* ACTIVIDADES *
[a] Reproduce completo y sin cambios el texto sobre los Reyes Magos.
[b] Convierte en una lista numerada todo lo que va desde el comienzo de las filas hasta la fila que contiene "building: (50, 362)", ambos extremos incluidos, y deja fuera las líneas en blanco.

Ahora, todo esto de los Reyes no es para tomárselo como una Coca Light en verano: es un asunto gravísimo que mueve el mundo simbólico cual bruja frente a su caldero. Bien sé que, aunque me haya escapado, aunque en el fondo no fuera tanto la racionalización del doble presupuesto lo que me preocupaba, sino mi propia negación a aceptar que los Reyes sean los padres (porque si yo lo hago, si yo pongo los regalos en los zapatitos y me hago la dormida, será reconocer del todo y para siempre que los Reyes Magos jamás existieron, que nunca vinieron, que sus manos no tocaron en absoluto aquellos regalos que me llegaban hace tantas décadas, que no están más o, lo que es peor, jamás estuvieron), la relación interna de todos los hijos hacia sus padres se basa claramente en la figura de estos tres arquetipos, pegajosos como la mugre, que, con paciencia, esperaron afuera de nuestra casa hasta que tuvieron la oportunidad de colarse. Al principio, los hijos nos aman, viven cada cosa con toda la ilusión, inmersos en la magia de la bondad de la vida: los Reyes Magos dejan regalos, todo es un oasis de abundancia, las estrellas surcan los cielos y nos guían a destino, el poder, la bondad y la sabiduría van de la mano (los padres, los reyes, los magos, todos candidatos a las tres cualidades simultáneas), la vida es una armónica comunión en la que las risas y los corazones agitados por la emoción son una constante.

* DATOS DE ENTRADA *

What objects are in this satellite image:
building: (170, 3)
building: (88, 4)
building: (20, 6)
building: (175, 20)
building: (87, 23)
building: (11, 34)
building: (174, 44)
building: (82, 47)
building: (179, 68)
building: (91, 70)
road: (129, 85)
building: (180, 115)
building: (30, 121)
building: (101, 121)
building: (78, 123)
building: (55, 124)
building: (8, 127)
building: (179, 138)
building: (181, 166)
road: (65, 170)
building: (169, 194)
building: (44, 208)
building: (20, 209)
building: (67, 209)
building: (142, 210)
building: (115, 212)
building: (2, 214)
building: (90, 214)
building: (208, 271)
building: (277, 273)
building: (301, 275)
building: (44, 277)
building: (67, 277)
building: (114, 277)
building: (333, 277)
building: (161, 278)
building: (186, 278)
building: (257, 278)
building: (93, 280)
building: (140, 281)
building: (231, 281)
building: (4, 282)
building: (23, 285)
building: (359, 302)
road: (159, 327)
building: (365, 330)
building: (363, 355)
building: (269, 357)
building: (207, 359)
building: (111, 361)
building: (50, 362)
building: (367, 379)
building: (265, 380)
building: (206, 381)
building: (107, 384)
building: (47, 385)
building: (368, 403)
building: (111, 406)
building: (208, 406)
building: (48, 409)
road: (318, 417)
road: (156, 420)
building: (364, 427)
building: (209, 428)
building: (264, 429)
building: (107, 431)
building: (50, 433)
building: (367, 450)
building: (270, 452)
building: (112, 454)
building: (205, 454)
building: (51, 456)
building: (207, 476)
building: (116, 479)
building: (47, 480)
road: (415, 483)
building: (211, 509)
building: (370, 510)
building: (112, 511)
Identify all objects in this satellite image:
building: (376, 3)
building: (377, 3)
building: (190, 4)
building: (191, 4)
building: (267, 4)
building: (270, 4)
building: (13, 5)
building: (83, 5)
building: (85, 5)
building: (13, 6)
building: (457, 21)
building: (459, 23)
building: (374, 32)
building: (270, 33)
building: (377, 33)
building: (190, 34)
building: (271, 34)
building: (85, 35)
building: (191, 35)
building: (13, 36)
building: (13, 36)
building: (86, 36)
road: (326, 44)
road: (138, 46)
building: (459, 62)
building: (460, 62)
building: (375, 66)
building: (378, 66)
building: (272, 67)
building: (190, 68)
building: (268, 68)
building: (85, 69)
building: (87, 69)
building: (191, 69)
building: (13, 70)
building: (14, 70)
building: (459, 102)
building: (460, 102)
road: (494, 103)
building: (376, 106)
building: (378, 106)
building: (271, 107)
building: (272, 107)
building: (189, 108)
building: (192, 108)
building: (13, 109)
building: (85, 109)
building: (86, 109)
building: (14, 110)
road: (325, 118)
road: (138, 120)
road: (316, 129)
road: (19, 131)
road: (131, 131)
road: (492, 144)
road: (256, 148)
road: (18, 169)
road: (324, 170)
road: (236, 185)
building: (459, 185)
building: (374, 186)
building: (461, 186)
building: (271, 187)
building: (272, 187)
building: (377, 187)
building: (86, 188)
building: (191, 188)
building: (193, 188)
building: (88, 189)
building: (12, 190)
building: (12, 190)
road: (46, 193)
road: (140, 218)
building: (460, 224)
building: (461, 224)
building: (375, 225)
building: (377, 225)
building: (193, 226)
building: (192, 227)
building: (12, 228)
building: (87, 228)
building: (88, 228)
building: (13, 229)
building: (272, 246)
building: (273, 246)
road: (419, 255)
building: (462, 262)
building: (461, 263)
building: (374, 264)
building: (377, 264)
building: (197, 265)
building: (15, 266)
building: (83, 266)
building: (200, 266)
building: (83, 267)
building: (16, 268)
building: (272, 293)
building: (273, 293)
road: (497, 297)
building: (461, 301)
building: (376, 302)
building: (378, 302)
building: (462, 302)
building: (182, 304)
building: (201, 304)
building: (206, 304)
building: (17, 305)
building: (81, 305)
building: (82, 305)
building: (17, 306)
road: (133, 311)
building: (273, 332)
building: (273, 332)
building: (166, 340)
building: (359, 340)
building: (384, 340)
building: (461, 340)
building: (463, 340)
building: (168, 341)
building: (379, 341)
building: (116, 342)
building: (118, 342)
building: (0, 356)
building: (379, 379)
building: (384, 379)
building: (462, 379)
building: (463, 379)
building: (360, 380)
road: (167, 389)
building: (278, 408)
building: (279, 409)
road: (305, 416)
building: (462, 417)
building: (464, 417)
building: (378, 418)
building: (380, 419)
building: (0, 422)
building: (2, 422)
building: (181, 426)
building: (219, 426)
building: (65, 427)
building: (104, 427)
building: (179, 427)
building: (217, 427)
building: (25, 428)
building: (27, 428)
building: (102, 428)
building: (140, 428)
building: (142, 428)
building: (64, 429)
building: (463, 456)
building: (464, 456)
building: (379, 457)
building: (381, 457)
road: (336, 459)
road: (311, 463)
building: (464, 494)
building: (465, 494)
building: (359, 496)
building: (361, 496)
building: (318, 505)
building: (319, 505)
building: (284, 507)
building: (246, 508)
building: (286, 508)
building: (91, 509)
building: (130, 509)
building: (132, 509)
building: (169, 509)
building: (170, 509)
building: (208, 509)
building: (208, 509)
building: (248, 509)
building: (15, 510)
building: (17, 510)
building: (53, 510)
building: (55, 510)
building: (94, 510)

* RESPUESTAS *
[a]
Ahora, todo esto de los Reyes no es para tomárselo como una Coca Light en verano: es un asunto gravísimo que mueve el mundo simbólico cual bruja frente a su caldero. Bien sé que, aunque me haya escapado, aunque en el fondo no fuera tanto la racionalización del doble presupuesto lo que me preocupaba, sino mi propia negación a aceptar que los Reyes sean los padres (porque si yo lo hago, si yo pongo los regalos en los zapatitos y me hago la dormida, será reconocer del todo y para siempre que los Reyes Magos jamás existieron, que nunca vinieron, que sus manos no tocaron en absoluto aquellos regalos que me llegaban hace tantas décadas, que no están más o, lo que es peor, jamás estuvieron), la relación interna de todos los hijos hacia sus padres se basa claramente en la figura de estos tres arquetipos, pegajosos como la mugre, que, con paciencia, esperaron afuera de nuestra casa hasta que tuvieron la oportunidad de colarse. Al principio, los hijos nos aman, viven cada cosa con toda la ilusión, inmersos en la magia de la bondad de la vida: los Reyes Magos dejan regalos, todo es un oasis de abundancia, las estrellas surcan los cielos y nos guían a destino, el poder, la bondad y la sabiduría van de la mano (los padres, los reyes, los magos, todos candidatos a las tres cualidades simultáneas), la vida es una armónica comunión en la que las risas y los corazones agitados por la emoción son una constante.

[b]
1. What objects are in this satellite image:
2. building: (170, 3)
3. building: (88, 4)
4. building: (20, 6)
5. building: (175, 20)
6. building: (87, 23)
7. building: (11, 34)
8. building: (174, 44)
9. building: (82, 47)
10. building: (179, 68)
11. building: (91, 70)
12. road: (129, 85)
13. building: (180, 115)
14. building: (30, 121)
15. building: (101, 121)
16. building: (78, 123)
17. building: (55, 124)
18. building: (8, 127)
19. building: (179, 138)
20. building: (181, 166)
21. road: (65, 170)
22. building: (169, 194)
23. building: (44, 208)
24. building: (20, 209)
25. building: (67, 209)
26. building: (142, 210)
27. building: (115, 212)
28. building: (2, 214)
29. building: (90, 214)
30. building: (208, 271)
31. building: (277, 273)
32. building: (301, 275)
33. building: (44, 277)
34. building: (67, 277)
35. building: (114, 277)
36. building: (333, 277)
37. building: (161, 278)
38. building: (186, 278)
39. building: (257, 278)
40. building: (93, 280)
41. building: (140, 281)
42. building: (231, 281)
43. building: (4, 282)
44. building: (23, 285)
45. building: (359, 302)
46. road: (159, 327)
47. building: (365, 330)
48. building: (363, 355)
49. building: (269, 357)
50. building: (207, 359)
51. building: (111, 361)
52. building: (50, 362)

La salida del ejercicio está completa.